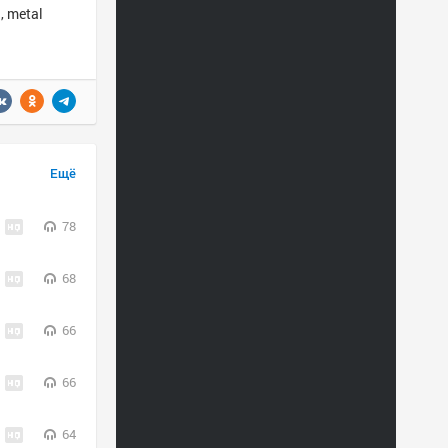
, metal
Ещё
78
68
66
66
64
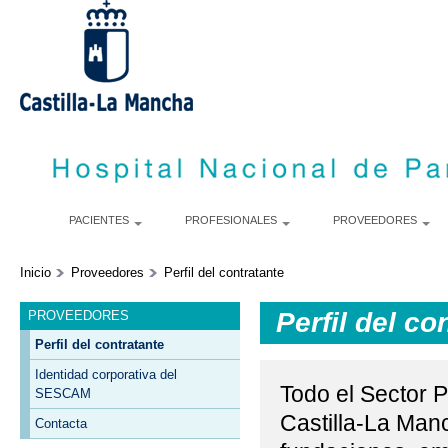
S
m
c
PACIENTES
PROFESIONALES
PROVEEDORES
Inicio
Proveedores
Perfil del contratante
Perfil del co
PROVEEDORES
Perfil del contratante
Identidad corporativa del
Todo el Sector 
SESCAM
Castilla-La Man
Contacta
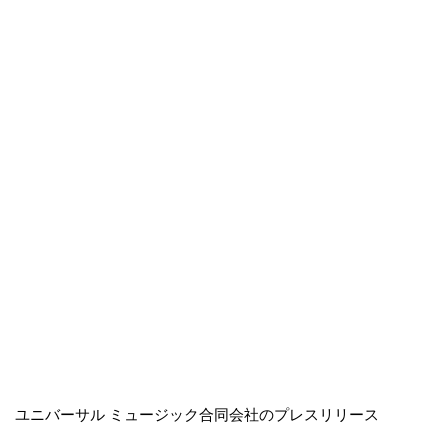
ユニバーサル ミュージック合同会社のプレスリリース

* * * *

◆ Description of the task ◆
Exclude all images and return the listing word for word.

◆ Result below ◆
, metal
Ещё
78
68
66
66
64
S
m
c
PACIENTES
PROFESIONALES
PROVEEDORES
Inicio
Proveedores
Perfil del contratante
Perfil del co
PROVEEDORES
Perfil del contratante
Identidad corporativa del
Todo el Sector 
SESCAM
Castilla-La Man
Contacta
ユニバーサル ミュージック合同会社のプレスリリース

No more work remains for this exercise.